Eric Schmidt, Google (NASDAQ:GOOG)’s chairman, was recently spotted using the company’s upcoming Moto X phone, an offering that should help Microsoft Corporation (NASDAQ:MSFT)‘s fortunes and frighten players like Samsung.
Indeed, the first big launch of a Motorola phone since Google bought Motorola Mobility for over $12 billion in 2012 changes the dynamics in the cell phone market in a big way. While Google Inc (NASDAQ:GOOG) has repeatedly stressed that it wanted Motorola’s patents, it now looks like it will be taking on all of the phone makers who have bet their future on the company’s Android operating system (OS).
A Risky Move
That’s a risky move for Google Inc (NASDAQ:GOOG) that takes it out of its position of neutral ally. In fact, the company’s search and Android businesses historically made money by getting as many people to use them free of charge as possible. Google earned its keep by selling advertising and applications.
That’s been a huge business success for the search giant, with sales going from $1.4 billion to over $50 billion over the past decade. Earnings have gone from $0.40 a share to over $32. That’s incredible growth.
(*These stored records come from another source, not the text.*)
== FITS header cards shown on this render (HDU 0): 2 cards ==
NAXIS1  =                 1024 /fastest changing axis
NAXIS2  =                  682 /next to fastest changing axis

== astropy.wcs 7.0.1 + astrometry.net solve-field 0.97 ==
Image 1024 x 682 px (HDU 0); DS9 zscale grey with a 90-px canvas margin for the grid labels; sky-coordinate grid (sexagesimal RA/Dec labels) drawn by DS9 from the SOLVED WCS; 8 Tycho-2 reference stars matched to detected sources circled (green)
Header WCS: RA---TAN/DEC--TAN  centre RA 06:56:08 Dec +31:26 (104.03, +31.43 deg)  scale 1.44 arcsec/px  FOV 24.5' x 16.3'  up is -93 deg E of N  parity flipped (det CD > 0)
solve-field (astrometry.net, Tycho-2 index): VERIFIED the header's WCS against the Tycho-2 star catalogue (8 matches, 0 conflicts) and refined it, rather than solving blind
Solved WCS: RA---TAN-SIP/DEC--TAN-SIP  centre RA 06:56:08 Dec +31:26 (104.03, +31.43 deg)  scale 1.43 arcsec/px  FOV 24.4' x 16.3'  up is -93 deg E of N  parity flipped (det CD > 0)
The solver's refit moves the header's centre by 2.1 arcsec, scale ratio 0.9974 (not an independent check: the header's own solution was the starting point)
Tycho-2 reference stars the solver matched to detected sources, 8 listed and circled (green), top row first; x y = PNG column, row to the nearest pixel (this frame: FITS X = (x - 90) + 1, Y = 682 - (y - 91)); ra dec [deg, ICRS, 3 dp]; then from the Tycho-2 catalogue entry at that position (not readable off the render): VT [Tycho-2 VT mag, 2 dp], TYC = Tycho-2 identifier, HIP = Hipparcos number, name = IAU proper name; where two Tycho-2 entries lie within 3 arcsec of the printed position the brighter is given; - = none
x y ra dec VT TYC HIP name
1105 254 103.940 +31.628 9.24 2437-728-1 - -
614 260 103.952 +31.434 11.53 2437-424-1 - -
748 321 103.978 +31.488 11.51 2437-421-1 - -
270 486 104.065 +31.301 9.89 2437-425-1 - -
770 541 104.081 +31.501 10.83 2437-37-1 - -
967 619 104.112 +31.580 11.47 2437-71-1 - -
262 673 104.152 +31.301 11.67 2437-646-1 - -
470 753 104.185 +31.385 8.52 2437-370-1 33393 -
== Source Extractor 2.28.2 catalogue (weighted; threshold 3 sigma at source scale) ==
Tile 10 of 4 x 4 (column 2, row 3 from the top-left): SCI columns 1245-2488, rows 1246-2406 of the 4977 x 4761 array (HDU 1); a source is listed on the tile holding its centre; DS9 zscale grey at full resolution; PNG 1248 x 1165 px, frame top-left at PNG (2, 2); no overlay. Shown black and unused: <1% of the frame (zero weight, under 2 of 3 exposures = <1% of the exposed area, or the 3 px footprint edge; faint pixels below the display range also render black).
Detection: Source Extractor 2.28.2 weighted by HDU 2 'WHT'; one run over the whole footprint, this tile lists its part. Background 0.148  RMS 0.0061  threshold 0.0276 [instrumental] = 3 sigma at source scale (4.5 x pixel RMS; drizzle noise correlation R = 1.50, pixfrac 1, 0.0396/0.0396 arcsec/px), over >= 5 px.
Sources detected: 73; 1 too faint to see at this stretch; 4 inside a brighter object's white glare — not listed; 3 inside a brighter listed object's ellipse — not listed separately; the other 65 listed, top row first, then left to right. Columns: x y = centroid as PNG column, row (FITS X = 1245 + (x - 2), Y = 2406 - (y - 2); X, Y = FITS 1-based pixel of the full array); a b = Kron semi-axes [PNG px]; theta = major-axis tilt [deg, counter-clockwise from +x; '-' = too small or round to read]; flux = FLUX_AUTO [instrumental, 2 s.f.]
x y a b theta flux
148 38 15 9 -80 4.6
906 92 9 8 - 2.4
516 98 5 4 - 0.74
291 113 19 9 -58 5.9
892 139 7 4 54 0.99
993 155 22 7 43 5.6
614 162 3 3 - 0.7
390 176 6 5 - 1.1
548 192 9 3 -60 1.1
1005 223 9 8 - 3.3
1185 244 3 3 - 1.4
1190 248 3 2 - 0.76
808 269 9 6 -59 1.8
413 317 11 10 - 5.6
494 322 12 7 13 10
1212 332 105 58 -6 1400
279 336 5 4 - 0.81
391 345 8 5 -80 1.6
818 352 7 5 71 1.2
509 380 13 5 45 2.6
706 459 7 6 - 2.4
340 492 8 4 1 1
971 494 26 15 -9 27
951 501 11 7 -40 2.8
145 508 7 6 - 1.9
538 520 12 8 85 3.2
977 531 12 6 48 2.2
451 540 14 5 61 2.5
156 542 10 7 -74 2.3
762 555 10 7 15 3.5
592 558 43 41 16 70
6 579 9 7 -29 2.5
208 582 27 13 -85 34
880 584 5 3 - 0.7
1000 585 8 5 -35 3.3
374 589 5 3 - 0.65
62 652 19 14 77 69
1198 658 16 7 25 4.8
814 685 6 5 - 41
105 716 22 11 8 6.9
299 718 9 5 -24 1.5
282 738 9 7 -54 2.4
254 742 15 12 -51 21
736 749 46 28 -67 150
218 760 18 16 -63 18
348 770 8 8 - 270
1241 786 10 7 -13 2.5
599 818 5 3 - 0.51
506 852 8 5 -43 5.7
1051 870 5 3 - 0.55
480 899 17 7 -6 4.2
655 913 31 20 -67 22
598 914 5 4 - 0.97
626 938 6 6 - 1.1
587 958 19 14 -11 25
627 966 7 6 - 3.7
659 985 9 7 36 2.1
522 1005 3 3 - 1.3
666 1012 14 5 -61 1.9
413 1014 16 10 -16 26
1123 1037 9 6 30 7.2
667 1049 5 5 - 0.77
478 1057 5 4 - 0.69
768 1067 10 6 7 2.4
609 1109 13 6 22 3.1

The only problem is that new businesses aren’t as profitable as the old ones, leading the profit margin to fall 10 percentage points over the last three years.
Top-line growth has hidden that decline, but the issue is notable enough to make it into the company’s annual Risks list. Now that Google is shifting its model to take on the partners that have been so important in building its business, the top-line could see pressure, too, if other mobile operating systems gain in popularity. Investors need to watch margins and sales at Google Inc (NASDAQ:GOOG) and be prepared to sell if either head south.
A year ago there wasn’t a notable competitor to Android other than Apple Inc. (NASDAQ:AAPL)‘s Mobile OS. But Apple doesn’t give its technology to anyone. Microsoft’s, however, recently launched a new version of Windows Mobile with Nokia Corporation (ADR) (NYSE:NOK)‘s Lumia acting as the showcase. The updated Windows Mobile could quickly find itself the bell of the ball as Google partners scramble to find alternatives to Android.
Microsoft’s top line has been heading higher since the end of the 2007 to 2009 recession. Although new product launches took the bottom-line from about $2.70 to $2 between 2011 and 2012, growth investors should like the opportunity that Google is basically throwing in Microsoft’s lap.